**Tasks for this exercise:**
1 > Answer these questions from the passage on animals that kill a person:
(a) If killing an animal that has killed a human being is not a punishment to the animal, what is it?
(b) For the same reason, what use of the animal is prohibited?
(c) Which verse is cited for killing a beast used by a human being for an immoral purpose?
2 > Decide whether each statement agrees with the passage on animals that kill a person. Answer yes or no, and quote the words from the passage that settle it.
(a) The owner forfeits the animal only if the person killed was grown up and free.
(b) An owner who was already warned about the animal must pay a ransom on top of losing it.
(c) Most people value their property more than their own life.
3 > Extend the passage on animals that kill a person, picking up right after its final sentence.

**Reading passage:**
The killing of an animal that has killed a human being (Exo. 21:28-29) is not a punishment to the animal, but it is a fine imposed on the owner of that animal. For the same reason the use of its flesh is prohibited. The owner of an animal will, therefore, take the greatest possible care in guarding it; he will know that if any person is killed by the animal, whether that person be grown up or young, free or in bondage, he forfeits at least the animal; and in case he has already received a warning concerning it, he will have to pay a ransom in addition to the loss of the animal. This is also the reason why a beast is killed that has been used by a human being for an immoral purpose (Lev. 20:15-16); its owner will be more careful as regards his beast, will guard it, and never lose sight of it, just as he watches his household: for people fear the loss of their property as much as that of their own life: some even more, but most people hold both in the same estimation, e.g. " and fall upon us to make us servants and seize our donkeys " (Gen. 43:18).

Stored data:
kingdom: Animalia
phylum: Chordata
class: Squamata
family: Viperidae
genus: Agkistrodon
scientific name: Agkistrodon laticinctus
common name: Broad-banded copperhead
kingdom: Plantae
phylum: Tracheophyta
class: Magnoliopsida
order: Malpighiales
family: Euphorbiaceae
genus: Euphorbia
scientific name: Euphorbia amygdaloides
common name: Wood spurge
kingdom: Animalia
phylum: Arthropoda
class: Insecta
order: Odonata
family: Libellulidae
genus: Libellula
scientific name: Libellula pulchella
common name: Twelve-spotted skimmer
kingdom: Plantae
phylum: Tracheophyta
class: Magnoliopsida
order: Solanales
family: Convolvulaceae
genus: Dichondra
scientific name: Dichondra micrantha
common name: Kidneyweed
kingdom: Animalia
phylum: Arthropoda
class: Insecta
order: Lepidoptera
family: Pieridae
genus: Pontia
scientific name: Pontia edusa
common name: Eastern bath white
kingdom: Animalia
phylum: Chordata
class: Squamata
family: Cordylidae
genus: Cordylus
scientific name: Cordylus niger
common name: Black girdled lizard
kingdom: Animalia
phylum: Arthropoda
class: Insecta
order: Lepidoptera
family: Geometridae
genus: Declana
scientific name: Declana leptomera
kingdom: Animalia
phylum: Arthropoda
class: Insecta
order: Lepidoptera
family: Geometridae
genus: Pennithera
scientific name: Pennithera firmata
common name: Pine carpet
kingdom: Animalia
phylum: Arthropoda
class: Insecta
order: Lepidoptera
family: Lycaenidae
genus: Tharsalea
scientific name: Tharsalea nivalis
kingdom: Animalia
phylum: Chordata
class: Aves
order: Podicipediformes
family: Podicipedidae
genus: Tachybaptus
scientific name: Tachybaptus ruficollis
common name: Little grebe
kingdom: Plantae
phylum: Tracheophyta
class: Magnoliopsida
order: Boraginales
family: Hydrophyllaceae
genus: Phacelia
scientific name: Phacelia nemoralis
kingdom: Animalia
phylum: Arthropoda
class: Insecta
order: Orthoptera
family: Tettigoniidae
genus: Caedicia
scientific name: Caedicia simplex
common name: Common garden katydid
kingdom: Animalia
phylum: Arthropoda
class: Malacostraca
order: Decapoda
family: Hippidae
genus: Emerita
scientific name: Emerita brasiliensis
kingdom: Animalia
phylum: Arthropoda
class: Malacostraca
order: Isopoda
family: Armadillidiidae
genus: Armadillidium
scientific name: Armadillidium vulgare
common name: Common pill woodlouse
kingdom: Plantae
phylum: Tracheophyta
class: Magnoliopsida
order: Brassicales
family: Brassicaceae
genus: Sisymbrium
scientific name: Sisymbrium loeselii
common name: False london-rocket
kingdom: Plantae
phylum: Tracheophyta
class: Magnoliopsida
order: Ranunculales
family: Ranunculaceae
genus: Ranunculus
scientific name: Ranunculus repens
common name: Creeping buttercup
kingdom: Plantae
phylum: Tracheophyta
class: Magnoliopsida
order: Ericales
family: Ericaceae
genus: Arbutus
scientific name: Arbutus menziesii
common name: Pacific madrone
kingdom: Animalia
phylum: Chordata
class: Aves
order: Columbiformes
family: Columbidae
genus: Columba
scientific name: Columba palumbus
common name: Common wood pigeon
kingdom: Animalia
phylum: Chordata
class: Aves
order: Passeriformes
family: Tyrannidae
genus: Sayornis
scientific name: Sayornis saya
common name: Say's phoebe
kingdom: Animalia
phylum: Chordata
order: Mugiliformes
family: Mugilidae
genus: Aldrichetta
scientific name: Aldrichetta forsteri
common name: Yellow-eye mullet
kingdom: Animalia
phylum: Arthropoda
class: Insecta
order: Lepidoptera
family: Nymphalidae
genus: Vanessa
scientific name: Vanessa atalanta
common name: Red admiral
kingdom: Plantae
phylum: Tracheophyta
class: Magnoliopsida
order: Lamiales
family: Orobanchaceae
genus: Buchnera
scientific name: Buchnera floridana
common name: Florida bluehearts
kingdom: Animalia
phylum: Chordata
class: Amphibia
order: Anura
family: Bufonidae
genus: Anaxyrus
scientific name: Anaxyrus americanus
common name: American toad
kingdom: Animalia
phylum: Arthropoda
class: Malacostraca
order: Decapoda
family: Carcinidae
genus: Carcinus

**The answers:**
1 >
(a) A fine imposed on the owner of that animal.
(b) The use of its flesh.
(c) Lev. 20:15-16.

2 >
(a) No: "whether that person be grown up or young, free or in bondage, he forfeits at least the animal"
(b) Yes: "in case he has already received a warning concerning it, he will have to pay a ransom in addition to the loss of the animal"
(c) No: "some even more, but most people hold both in the same estimation"

3 >
Moses Maimonides, Guide for the Perplexed, Friedländer tr. [1904], 342, at http://www.sacred-texts.com/jud/gfp/gfp176.htm#page_342.

3.13.2009

The "guilty property" theory behind in rem forfeiture (forfeiture of property tainted by crime irrespective of any crime being committed by the property owner) can be traced to the Bible, which describes property being sacrificed to God as a means of atoning for an offense (See Exo. 21:28). In medieval Europe and at common law, this concept evolved into the law of deodand, in which offending property was condemned and confiscated by the church or the Crown in remediation for the harm it had caused.